お笑いモンスターが何時迄も餌食にされていて、いいのだろうか

生涯現役を掲げる?明石家さんまさんが、還暦を迎えた。相変わらず、いじり、いじられを笑いに変える能力は、卓越している。反応しなかったり、上手くいかなかった時等、マジ顔になり、相手の方が、当惑し、迷惑に感じ、すべったりして、恐怖心を抱く事もあるかもしれない。従って、視聴者の評価、好みも様々だと思う。しかし、本人が常々言っている様に、その場は、常に戦場であり、一つのバラエティ(variety)番組を作品化しているようなものだと思う。出演者は、それなりの覚悟と準備も必要なのかもしれない。

さんまさんが出演し、現在、オンエアー(OnAir)され、レギュラー(regular)化しているのは、「さんま御殿」「ホンマでっか」「さんまのお笑い向上委員会」「明石家電視台」など。「さんまのスーパーからくりテレビ」「明石家紅白」「さんまのまんま」「さんタク」、その他数々の特番などは、年一回程度放映している。いずれも一部を除いて、いじり芸の真骨頂が伝わってくる。若い頃から、人と絡んで、お互いに面白さを競いながら演出してきたが、いつの頃からか、人をいじり、いじられ、それを善意の笑いに変え、更に自らをいじる芸を確立した。仔細に観察すれば、その際、人を辱めたり貶める意図のない事がわかる筈だ。人のアホさ加減、天然なところ、面白いところ、変わった癖、オタク的な趣味、以外な真面目さ、意外性等、鎧を着た虚像?から、愛すべき実像をも引き出すことにより、出演した人達が、その後、ブレイク(break)していることが多いのが、何よりの証左である。高名な方でも、容赦せず、俎上に載せて料理する。さんまさんが、振ったり、ツッコミを入れ、アシスト(assist)する事に素直に身を委ねれば、いい作品になることだろう。

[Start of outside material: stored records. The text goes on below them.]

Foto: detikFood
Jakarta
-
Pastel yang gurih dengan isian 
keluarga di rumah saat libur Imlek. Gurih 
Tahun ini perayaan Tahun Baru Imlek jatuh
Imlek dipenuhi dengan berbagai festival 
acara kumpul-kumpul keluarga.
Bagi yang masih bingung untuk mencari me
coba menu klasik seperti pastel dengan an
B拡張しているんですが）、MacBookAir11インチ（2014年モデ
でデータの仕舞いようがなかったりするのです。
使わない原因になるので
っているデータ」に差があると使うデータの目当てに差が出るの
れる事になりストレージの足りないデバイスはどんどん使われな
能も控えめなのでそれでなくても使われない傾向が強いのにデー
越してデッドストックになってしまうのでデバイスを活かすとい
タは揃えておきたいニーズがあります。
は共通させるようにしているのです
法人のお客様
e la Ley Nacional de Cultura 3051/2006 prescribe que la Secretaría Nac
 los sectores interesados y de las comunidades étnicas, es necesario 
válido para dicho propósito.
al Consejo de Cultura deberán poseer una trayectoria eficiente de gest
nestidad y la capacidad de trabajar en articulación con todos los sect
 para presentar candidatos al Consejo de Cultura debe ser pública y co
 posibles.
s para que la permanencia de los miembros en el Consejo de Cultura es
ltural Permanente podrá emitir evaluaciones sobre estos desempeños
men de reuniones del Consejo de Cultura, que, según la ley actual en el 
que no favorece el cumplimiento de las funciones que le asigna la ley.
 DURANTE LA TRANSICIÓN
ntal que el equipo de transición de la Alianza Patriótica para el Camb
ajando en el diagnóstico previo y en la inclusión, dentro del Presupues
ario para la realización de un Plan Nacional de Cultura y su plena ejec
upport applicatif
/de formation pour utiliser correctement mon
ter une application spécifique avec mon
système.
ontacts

明石家さんまさん。これ程、芸能文化、話芸等に貢献し、多くの人を生かし、楽しませてきた人は少ない。しかし、最近では、ベテラン(veteran)、新人の売れっ子芸人の区別なく、さんまさんをイジってくる。それに対し、受け流したり、放置するどころか、むしろ歓迎し、一緒に楽しんでいるかのようである。しかし、私には、この偉大なレジェンド(legend)が喰い物にされて、痩せ細っていくように感じられ、寂しい。このままズーッと生涯現役で突っ走って行き、使い捨てのお笑いモンスター(monster)に終始させるのであろうか。突然健康を害し、病に倒れたり、不幸に見舞われ、実績を振り返っても始まらない。ここらで、一旦立ち止まり、さんまさんの業績をしっかり検証して、再認識する必要があると思う。無冠の、芸能界の帝王は、むしろ、マスコミが取り上げる、年齢に関係なく、各種、凄まじい実績のある人等を紹介するNHKの「スイッチインタビユー」TBSテレビの「情熱大陸」等の拡大版で取り上げるのが相応しいかもしれない。しかし、これらの枠に収まらないのが明石家さんまさんである。やはり文化的視点で、さんまさんの軌跡を辿る大型企画の特集等の実現を期待したい。